Please repeat the lines of the listing from the one containing "Kövess minket Facebookon is!" through the end of the listing, both ends included. Leave the pictures out of your answer.

Saved entries:

# # #

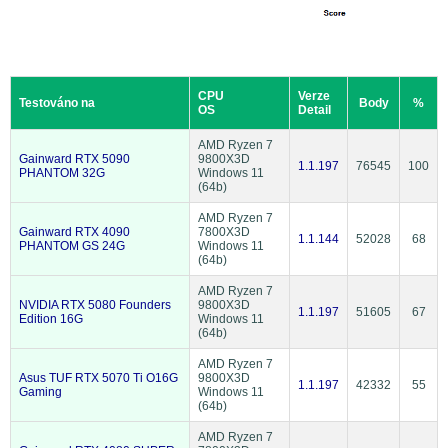
CPU
Verze
Testováno na
Body
%
OS
Detail
AMD Ryzen 7
Gainward RTX 5090
9800X3D
1.1.197
76545
100
PHANTOM 32G
Windows 11
(64b)
AMD Ryzen 7
Gainward RTX 4090
7800X3D
1.1.144
52028
68
PHANTOM GS 24G
Windows 11
(64b)
AMD Ryzen 7
NVIDIA RTX 5080 Founders
9800X3D
1.1.197
51605
67
Edition 16G
Windows 11
(64b)
AMD Ryzen 7
Asus TUF RTX 5070 Ti O16G
9800X3D
1.1.197
42332
55
Gaming
Windows 11
(64b)
AMD Ryzen 7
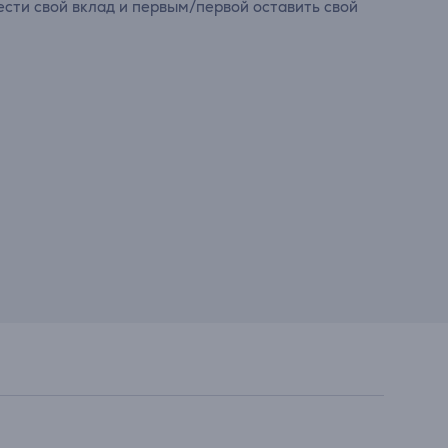
сти свой вклад и первым/первой оставить свой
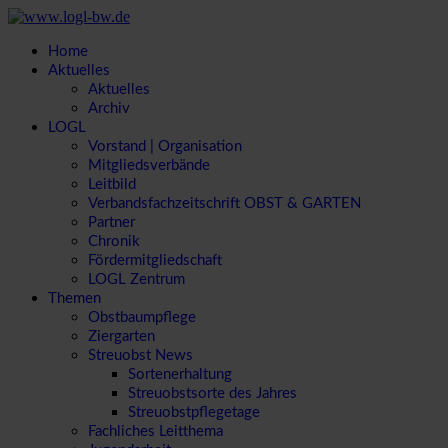
Home
Aktuelles
Aktuelles
Archiv
LOGL
Vorstand | Organisation
Mitgliedsverbände
Leitbild
Verbandsfachzeitschrift OBST & GARTEN
Partner
Chronik
Fördermitgliedschaft
LOGL Zentrum
Themen
Obstbaumpflege
Ziergarten
Streuobst News
Sortenerhaltung
Streuobstsorte des Jahres
Streuobstpflegetage
Fachliches Leitthema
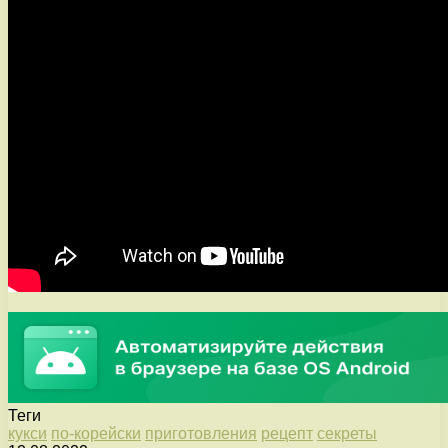
Теги
кукси
по-корейски
приготовления
рецепт
секреты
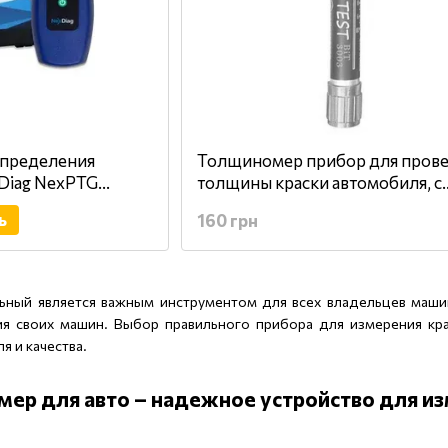
пределения
Толщиномер прибор для пров
Diag NexPTG
толщины краски автомобиля, с
магнитным наконечником BIT 
ь
160 грн
ный является важным инструментом для всех владельцев машин,
ия своих машин. Выбор правильного прибора для измерения к
я и качества.
ер для авто – надежное устройство для и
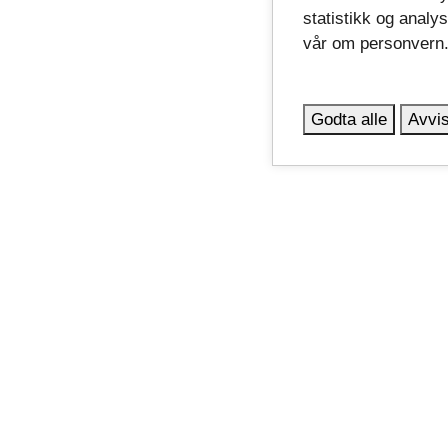
statistikk og analy
vår om personvern
Godta alle
Avvis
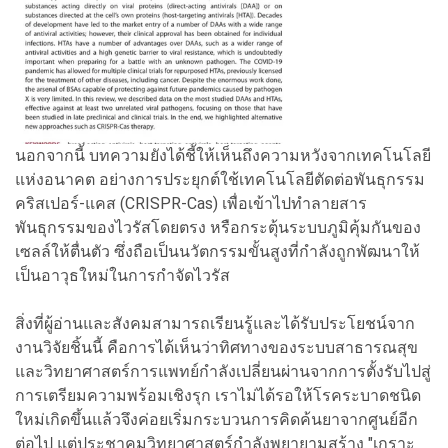
นอกจากนี้ บทความยังได้ชี้ให้เห็นถึงความหวังจากเทคโนโลยี
แห่งอนาคต อย่างการประยุกต์ใช้เทคโนโลยีตัดต่อพันธุกรรม
คริสเปอร์-แคส (CRISPR-Cas) เพื่อเข้าไปทำลายสาร
พันธุกรรมของไวรัสโดยตรง หรือกระตุ้นระบบภูมิคุ้มกันของ
เซลล์ให้ตื่นตัว ซึ่งถือเป็นนวัตกรรมขั้นสูงที่กำลังถูกพัฒนาให้
เป็นอาวุธใหม่ในการกำจัดไวรัส
สิ่งที่ผู้อ่านและสังคมสามารถเรียนรู้และได้รับประโยชน์จาก
งานวิจัยชิ้นนี้ คือการได้เห็นว่าทิศทางของระบบสาธารณสุข
และวิทยาศาสตร์การแพทย์กำลังเปลี่ยนผ่านจากการตั้งรับไปสู่
การเตรียมความพร้อมเชิงรุก เราไม่ได้รอให้โรคระบาดชนิด
ใหม่เกิดขึ้นแล้วจึงค่อยเริ่มกระบวนการคิดค้นยาจากศูนย์อีก
ต่อไป แต่ประชาคมวิทยาศาสตร์กำลังพยายามสร้าง "เกราะ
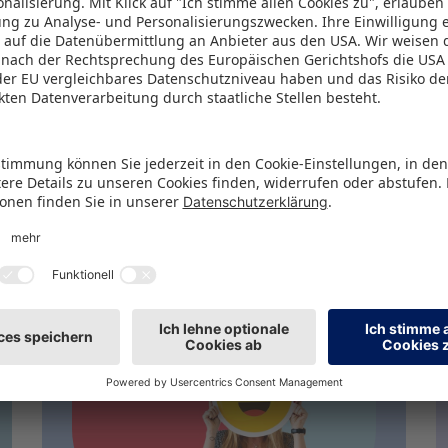
AKTUELLES
Neues aus der
Branche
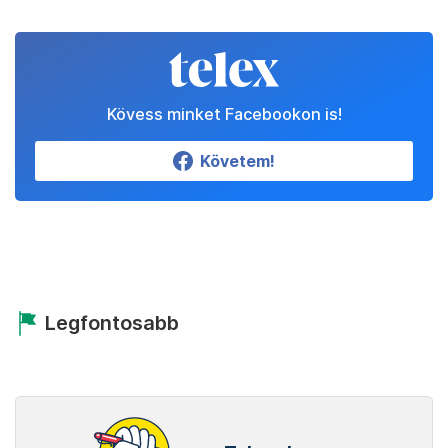
Kövess minket Facebookon is!
Követem!
Legfontosabb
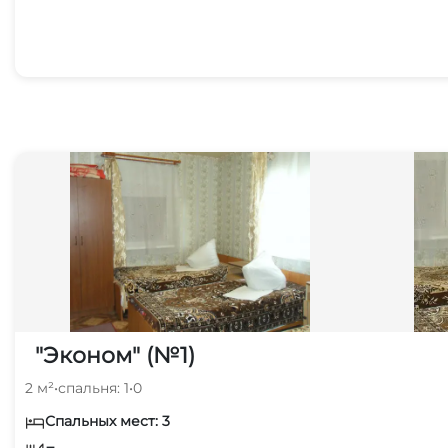
"Эконом" (№1)
2 м²
•
спальня: 1
•
0
Спальных мест: 3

# # #

Written answer:
Kövess minket Facebookon is!
Követem!
Legfontosabb
"Эконом" (№1)
2 м²
•
спальня: 1
•
0
Спальных мест: 3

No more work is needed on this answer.